She has succeeded in what many consider an impossible mission.
While banks avoid lending to the poor because of high credit risk, she actively seeks out the poor and lends exclusively to them. While the government has repeatedly failed in its microloan programs for the poor because of high default rates, she lends out a yearly total of P2.5 billion in microloans to the poorest of our poor, and they are paying back in full.
Ruth Callanta is president of the Center for Community Transformation (CCT), a nongovernment organization (NGO) that is transforming the lives of impoverished families. Nearly a million poor Filipinos were beneficiaries of services extended by CCT in 2017 alone.
When Callanta set up CCT in 1991, it had zero budget. Today, it has P2 billion in assets, 176 offices nationwide, and 1,300 full-time staff. CCT is now an umbrella organization of a group of 16 interdependent NGOs that serve underprivileged sectors such as street dwellers, farmers, fisherfolk, factory workers, out-of-school youth, microentrepreneurs and indigenous people.
CCT’s mission is to break generational poverty and generational street-dwelling in our country. To achieve its mission, CCT employs a novel approach that aims to transform three aspects of the lives of the poor, namely: spiritual, social and economic.
The CCT approach starts with its staff members immersing themselves in a sector. They organize groups that engage in weekly Bible and prayer sessions. The aim is for a spiritual transformation that will strengthen the moral character of the participants, and firm up their sense of fair dealings with the community.
While others have trepidations about injecting a spiritual component to social work advocacy, the reality is that religious associations are our society’s only institutions that effectively work to keep alive our fast-vanishing tenet of empathy for the less fortunate.
The upright conduct that results from spiritual transformation constitutes the vital component that brings about social and economic transformation. This appears to be the key element missing in the microcredit failures of the government and banking institutions. And this is the pivotal component that enables CCT to achieve a loan repayment rate of 98.2 percent.
When a yearning for change becomes evident in the prayer groups, CCT then extends loans that enable members to become microentrepreneurs. Others are taught vocational skills and then assisted in obtaining jobs as construction laborers, factory workers or office staff. The continuing prayer sessions engender an implicit group pressure for members to promptly pay their loans, a feature similar to the Grameen microcredit system in Bangladesh.
The credit cooperatives organized by CCT enable the co-op members to substantially earn back the loan interest they pay each year. A savings association has also been formed to inculcate the habit of saving; total savings amounted to P413 million in 2017. CCT also operates training centers, boarding schools for the poor and community-based kindergartens.

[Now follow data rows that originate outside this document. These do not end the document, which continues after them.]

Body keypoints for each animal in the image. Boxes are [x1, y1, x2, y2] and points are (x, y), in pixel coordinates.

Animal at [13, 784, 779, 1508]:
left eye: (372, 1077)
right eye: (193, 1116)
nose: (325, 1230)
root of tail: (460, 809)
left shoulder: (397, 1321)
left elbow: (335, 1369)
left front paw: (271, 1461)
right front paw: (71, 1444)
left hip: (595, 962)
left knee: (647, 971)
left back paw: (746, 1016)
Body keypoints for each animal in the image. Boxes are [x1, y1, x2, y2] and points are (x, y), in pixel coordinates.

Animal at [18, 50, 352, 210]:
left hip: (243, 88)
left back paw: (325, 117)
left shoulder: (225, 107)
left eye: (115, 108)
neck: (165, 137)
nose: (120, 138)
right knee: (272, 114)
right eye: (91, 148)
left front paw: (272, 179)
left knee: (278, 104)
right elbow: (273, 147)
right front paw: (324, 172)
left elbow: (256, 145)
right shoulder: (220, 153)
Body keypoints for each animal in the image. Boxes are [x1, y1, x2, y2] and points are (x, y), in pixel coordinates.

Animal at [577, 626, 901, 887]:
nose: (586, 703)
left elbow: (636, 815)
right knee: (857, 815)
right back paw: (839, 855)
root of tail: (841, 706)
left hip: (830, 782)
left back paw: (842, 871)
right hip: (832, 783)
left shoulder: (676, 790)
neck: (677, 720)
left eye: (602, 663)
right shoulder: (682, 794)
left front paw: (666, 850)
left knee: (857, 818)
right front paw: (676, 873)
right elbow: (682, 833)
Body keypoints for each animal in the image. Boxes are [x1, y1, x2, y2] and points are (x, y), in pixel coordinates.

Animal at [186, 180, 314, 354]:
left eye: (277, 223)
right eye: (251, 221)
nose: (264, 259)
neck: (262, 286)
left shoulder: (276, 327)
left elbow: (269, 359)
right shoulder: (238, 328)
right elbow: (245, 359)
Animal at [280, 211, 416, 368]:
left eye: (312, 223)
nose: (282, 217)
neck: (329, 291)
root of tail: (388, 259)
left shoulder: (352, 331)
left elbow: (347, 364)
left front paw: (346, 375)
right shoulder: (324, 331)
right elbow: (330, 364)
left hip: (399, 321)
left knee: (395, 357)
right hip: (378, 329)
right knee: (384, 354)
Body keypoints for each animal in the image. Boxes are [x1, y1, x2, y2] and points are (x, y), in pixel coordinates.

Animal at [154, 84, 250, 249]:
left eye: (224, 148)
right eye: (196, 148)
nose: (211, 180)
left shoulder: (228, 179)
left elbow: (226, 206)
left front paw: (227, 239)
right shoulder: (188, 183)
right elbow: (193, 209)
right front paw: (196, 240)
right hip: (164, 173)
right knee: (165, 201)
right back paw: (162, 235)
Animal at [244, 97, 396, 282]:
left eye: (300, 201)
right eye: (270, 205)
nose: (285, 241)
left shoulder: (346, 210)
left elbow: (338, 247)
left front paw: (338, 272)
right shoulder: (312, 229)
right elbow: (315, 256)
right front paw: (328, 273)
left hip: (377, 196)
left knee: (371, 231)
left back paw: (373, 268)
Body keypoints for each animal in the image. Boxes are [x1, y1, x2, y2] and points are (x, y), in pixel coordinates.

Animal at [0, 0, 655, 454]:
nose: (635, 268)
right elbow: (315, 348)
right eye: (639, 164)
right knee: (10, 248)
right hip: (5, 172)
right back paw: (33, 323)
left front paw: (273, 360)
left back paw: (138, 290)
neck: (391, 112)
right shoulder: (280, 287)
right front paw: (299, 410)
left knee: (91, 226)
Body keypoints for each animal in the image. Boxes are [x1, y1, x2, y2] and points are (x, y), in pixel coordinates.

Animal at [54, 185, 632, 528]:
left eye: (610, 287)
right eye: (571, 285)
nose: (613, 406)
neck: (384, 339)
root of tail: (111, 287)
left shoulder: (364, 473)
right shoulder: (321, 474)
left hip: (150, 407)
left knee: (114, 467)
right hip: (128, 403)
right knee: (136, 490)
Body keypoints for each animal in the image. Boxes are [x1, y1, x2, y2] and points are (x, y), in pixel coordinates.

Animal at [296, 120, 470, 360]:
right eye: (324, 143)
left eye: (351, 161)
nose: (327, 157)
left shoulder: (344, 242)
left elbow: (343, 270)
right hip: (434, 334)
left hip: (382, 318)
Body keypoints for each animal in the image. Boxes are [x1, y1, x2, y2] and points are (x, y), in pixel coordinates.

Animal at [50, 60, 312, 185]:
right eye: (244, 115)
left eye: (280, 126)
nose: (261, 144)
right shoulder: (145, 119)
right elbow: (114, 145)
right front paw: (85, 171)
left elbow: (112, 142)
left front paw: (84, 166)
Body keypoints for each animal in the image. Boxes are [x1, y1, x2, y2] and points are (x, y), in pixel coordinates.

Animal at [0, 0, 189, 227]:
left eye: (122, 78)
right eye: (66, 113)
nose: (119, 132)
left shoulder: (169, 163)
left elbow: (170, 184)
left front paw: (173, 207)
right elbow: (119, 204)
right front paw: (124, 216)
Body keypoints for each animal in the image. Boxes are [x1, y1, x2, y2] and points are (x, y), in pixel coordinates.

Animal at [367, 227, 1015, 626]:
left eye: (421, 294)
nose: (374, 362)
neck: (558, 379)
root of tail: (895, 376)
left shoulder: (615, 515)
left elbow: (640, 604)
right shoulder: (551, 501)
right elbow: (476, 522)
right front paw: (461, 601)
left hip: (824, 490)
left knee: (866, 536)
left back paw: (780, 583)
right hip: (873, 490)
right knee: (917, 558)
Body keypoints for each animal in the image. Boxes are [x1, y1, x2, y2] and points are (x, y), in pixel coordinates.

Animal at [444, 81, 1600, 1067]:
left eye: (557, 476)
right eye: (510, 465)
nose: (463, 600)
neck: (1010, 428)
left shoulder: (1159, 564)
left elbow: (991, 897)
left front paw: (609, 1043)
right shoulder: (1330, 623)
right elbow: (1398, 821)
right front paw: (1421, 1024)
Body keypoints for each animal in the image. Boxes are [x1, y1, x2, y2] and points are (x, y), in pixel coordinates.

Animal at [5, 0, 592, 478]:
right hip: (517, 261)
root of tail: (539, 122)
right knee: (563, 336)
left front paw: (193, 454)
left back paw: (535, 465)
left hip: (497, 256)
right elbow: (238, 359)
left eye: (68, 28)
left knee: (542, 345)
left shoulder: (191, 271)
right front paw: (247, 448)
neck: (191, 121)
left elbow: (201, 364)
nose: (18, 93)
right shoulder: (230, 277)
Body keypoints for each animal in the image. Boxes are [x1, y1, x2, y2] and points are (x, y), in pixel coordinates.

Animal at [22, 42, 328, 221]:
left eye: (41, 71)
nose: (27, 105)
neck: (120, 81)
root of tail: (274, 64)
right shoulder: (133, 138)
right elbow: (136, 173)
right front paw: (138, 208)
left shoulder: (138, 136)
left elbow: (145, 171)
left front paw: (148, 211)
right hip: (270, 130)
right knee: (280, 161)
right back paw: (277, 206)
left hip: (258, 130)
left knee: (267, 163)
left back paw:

The CCT approach developed by Callanta has become so successful that it has been copied by many microfinance institutions around the world. It has made her a renowned leader in the antipoverty movement.
CCT obtains the bulk of its funding from its own operations, which proves that the poor can pay for their own development. There are also wealthy philanthropists — among them the families behind Security Bank, The Generics Pharmacy, United Neon and 200 other corporations — who silently support CCT programs without fanfare and publicity.
Every year, we heap adulation on businessmen who make it to the world’s list of billionaires. We live at a time when the capitalist ethos of insatiable self-enrichment is worshipped.
But when the scourge of poverty afflicts half of our population, the truly admirable members of our society who deserve our people’s adulation are those who take the less traveled road of selflessly serving the poor.
Ruth Callanta is an admirable exemplar of the Filipino race.